Decreasing Weyl's energy by connected sums with locally conformally flat manifolds

TL;DR

This paper demonstrates that, under certain conditions, the Weyl energy can be decreased on connected sums of four-dimensional manifolds, advancing understanding of Weyl energy minimization.

Contribution

It introduces a method to lower Weyl energy on connected sums of manifolds with specific geometric properties, relating to a conjecture by I. Singer.

Findings

Existence of metrics with lower Weyl energy on certain connected sums.

Conditions involving Bach-flatness, conformal flatness, and Yamabe class are crucial.
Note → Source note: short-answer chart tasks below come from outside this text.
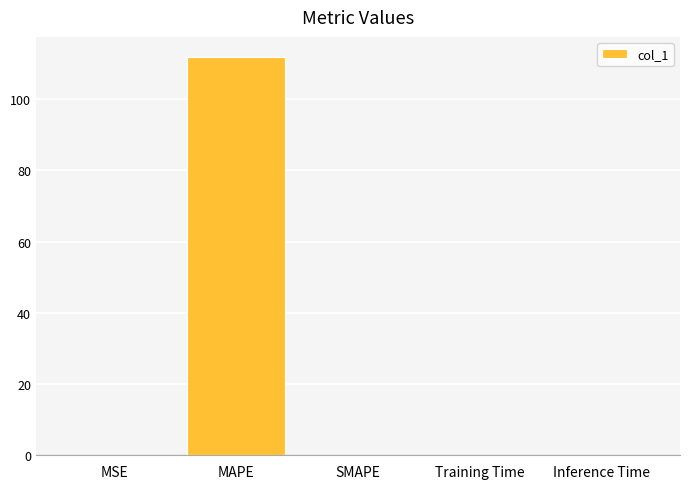

What is the average value?

22.4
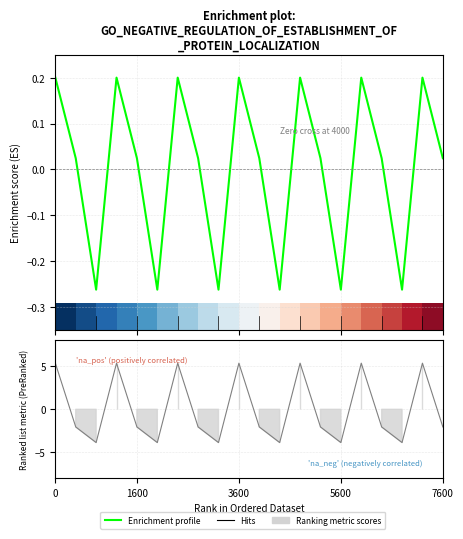

What is the spread (max minus min) of values at 12?

5.2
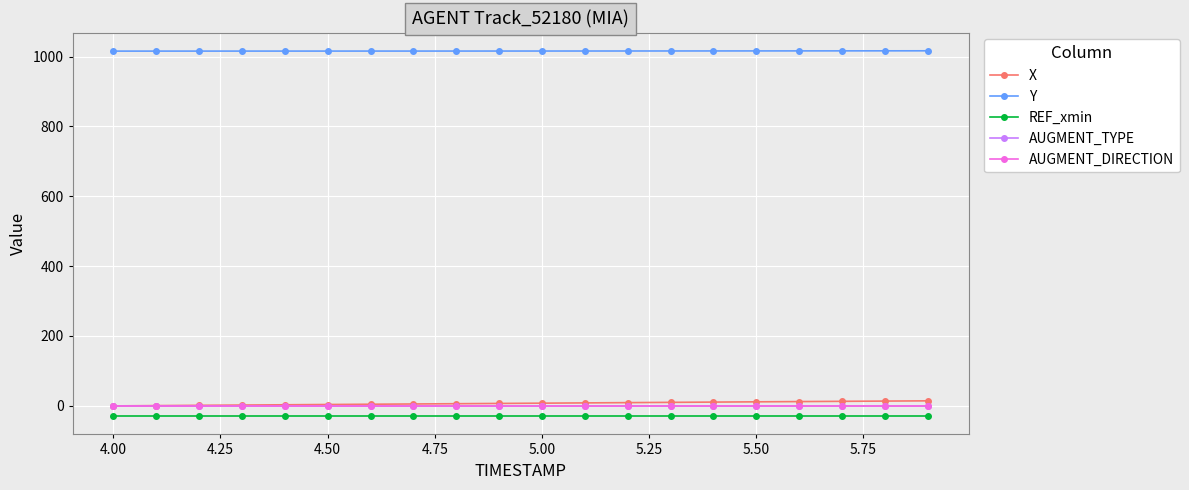

Is this an area chart (filled region under the line)?

No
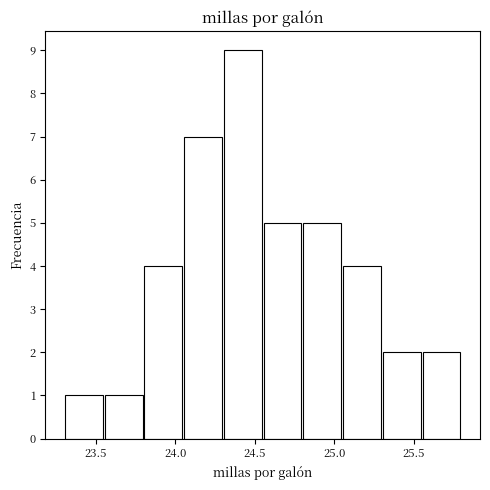

What is the height of the bar covering 23.30 to 23.55 on the x-axis? The values are not printed on the chart, so give them approximately, as read against the axis.

1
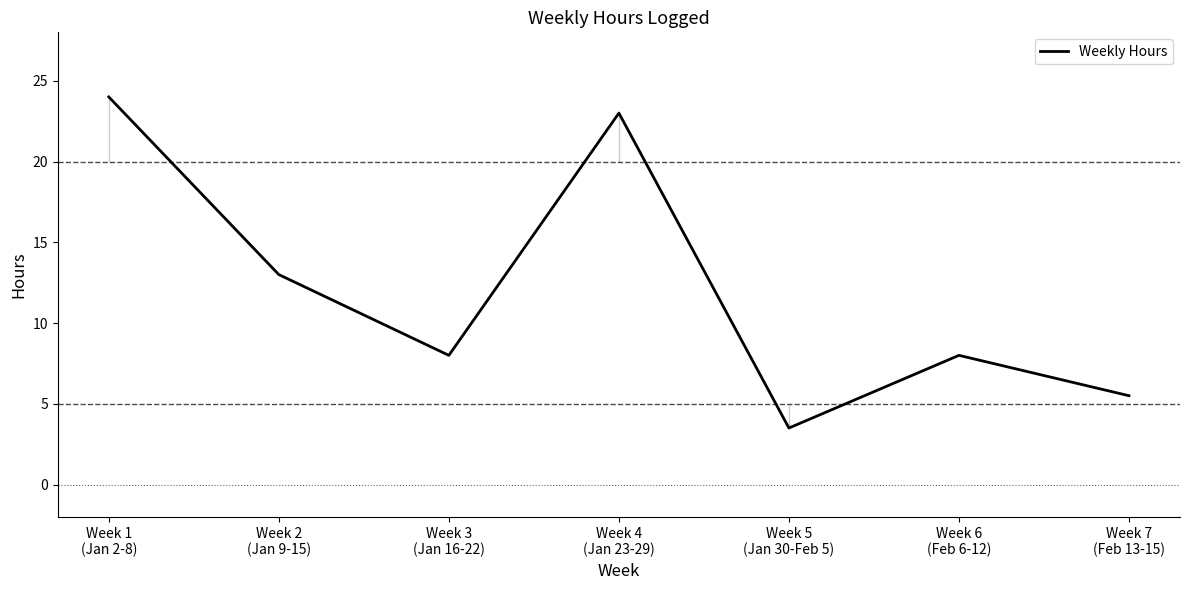

The value at Week 4
(Jan 23-29) is 12.8. True or false?

False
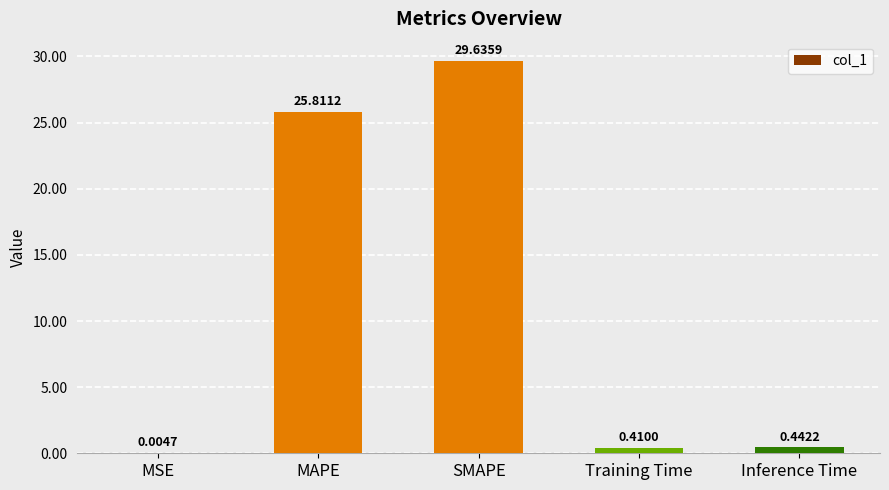

Which category has the highest value across all series?

SMAPE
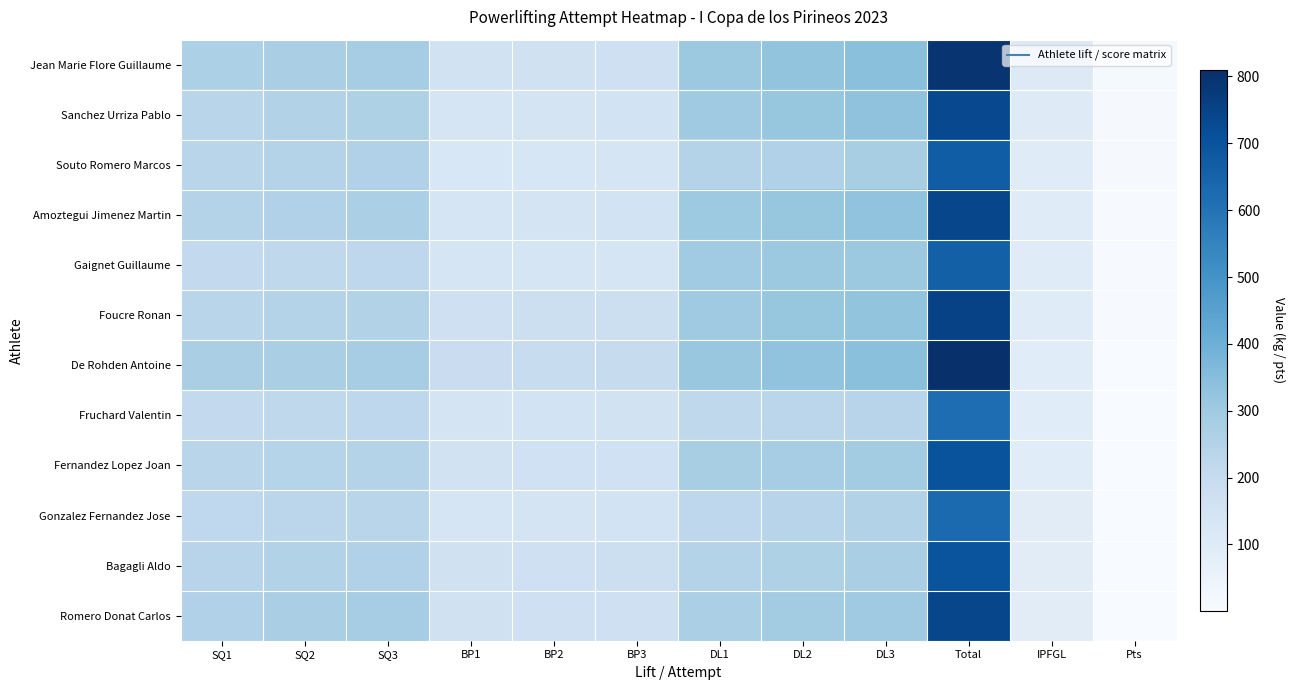

What is the smallest value displayed?

1.0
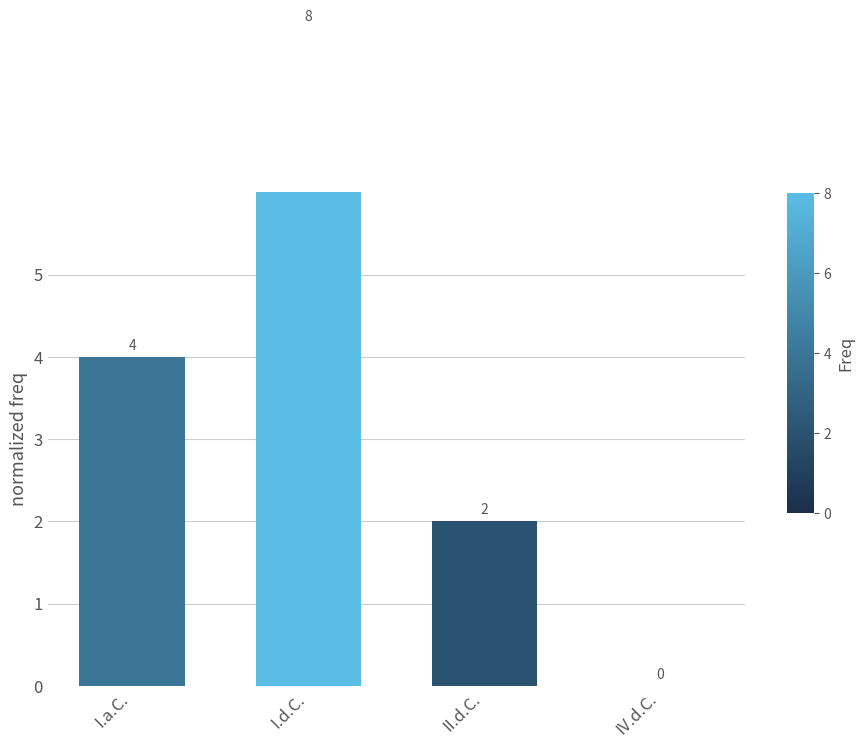

What is the greatest value displayed?

8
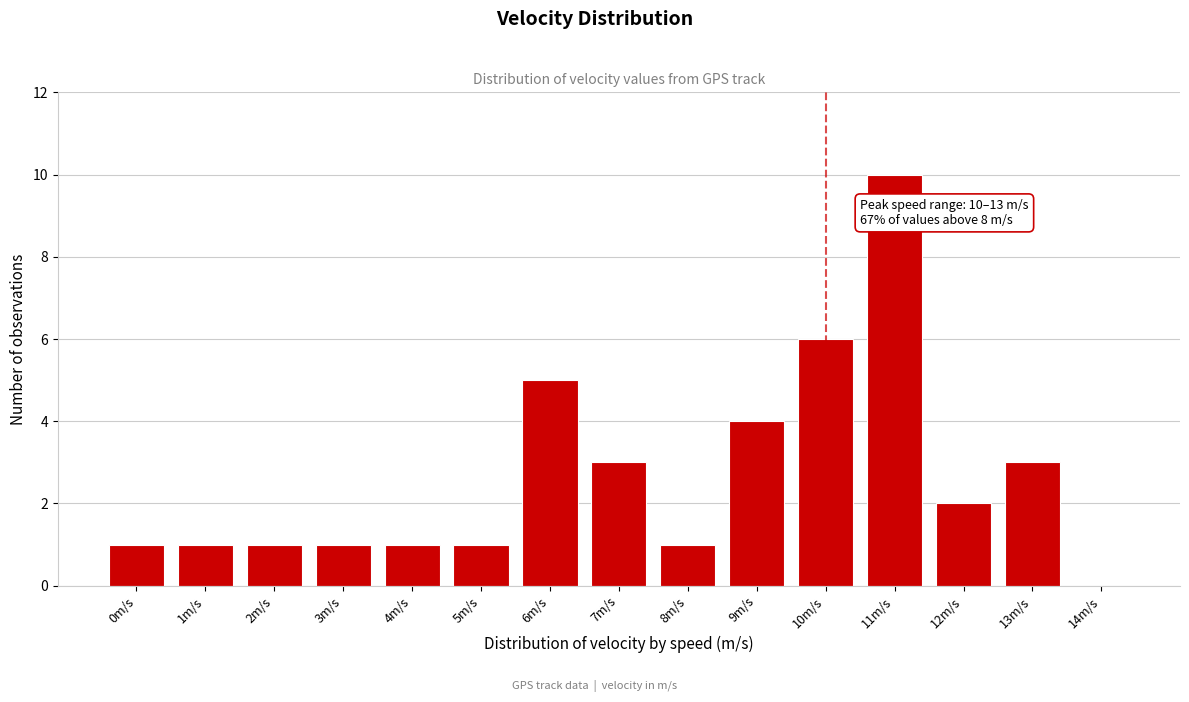

Reading right to left, transcribe all the data shown in this chart.

14m/s=0	13m/s=3	12m/s=2	11m/s=10	10m/s=6	9m/s=4	8m/s=1	7m/s=3	6m/s=5	5m/s=1	4m/s=1	3m/s=1	2m/s=1	1m/s=1	0m/s=1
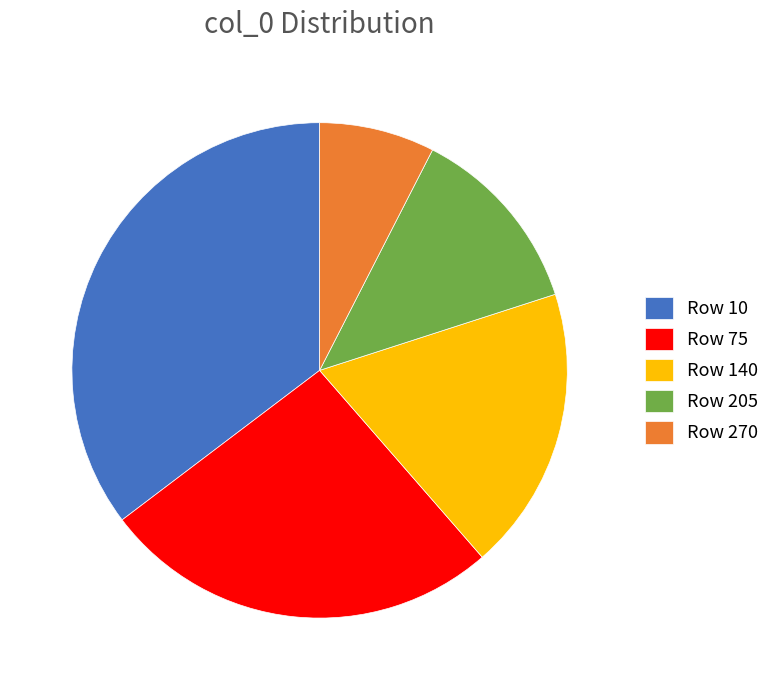

Does any single category account for the majority?

No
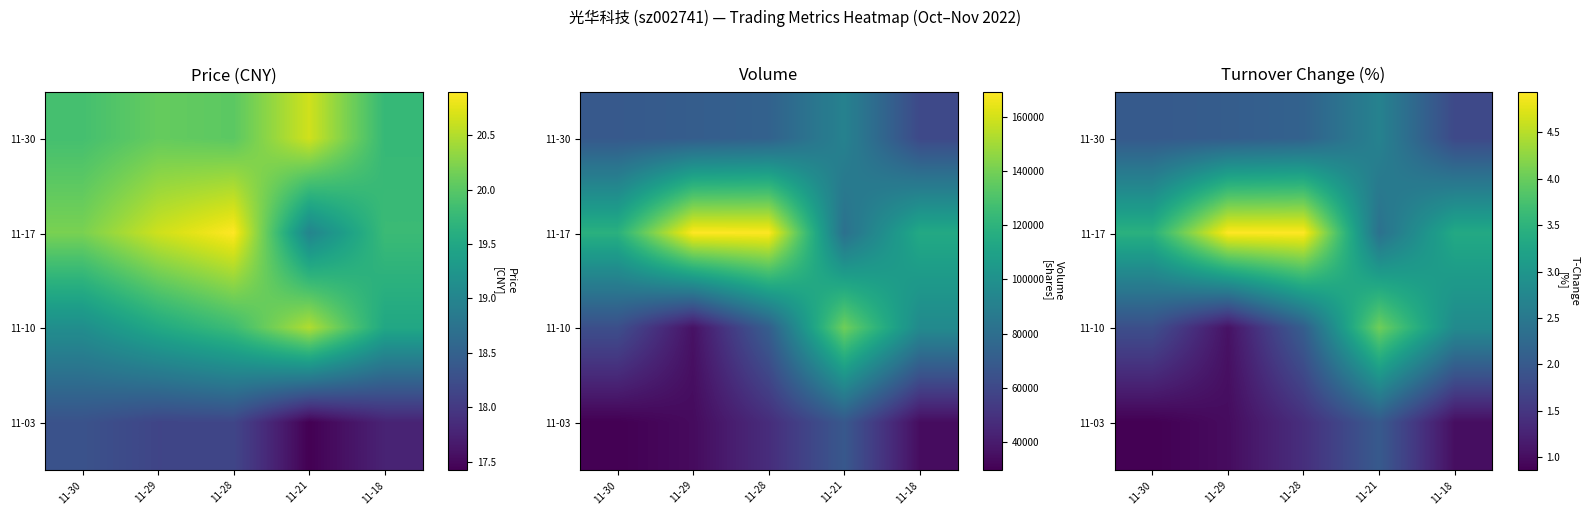

What is the total value across all series at 11-28?

10.6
The results extend to some orbifold cases.

Abstract

We study the Weyl functional on connected sums of two four-dimensional manifolds $(M,g_M)$ and $(Z,g_Z)$, assuming $g_M$ is Bach-flat and $g_Z$ locally conformally flat. We show that if $g_M$ is neither self-dual nor anti self-dual and if $g_Z$ is of positive Yamabe class, there exists a metric $g_Y$ on $Y := M \# Z$ with Weyl energy lower than that of $g_M$ (with the trivial exception of $(Z,g_Z) = (\mathbb{S}^4, g_{\mathbb{S}^4})$). This result has a relation to a conjecture by I.Singer and has a perspective application to the minimization of Weyl's energy. The proof relies on a simultaneous interplay of $W_M^+, W_M^-$ and the topology of $Z$, and also covers some orbifold cases.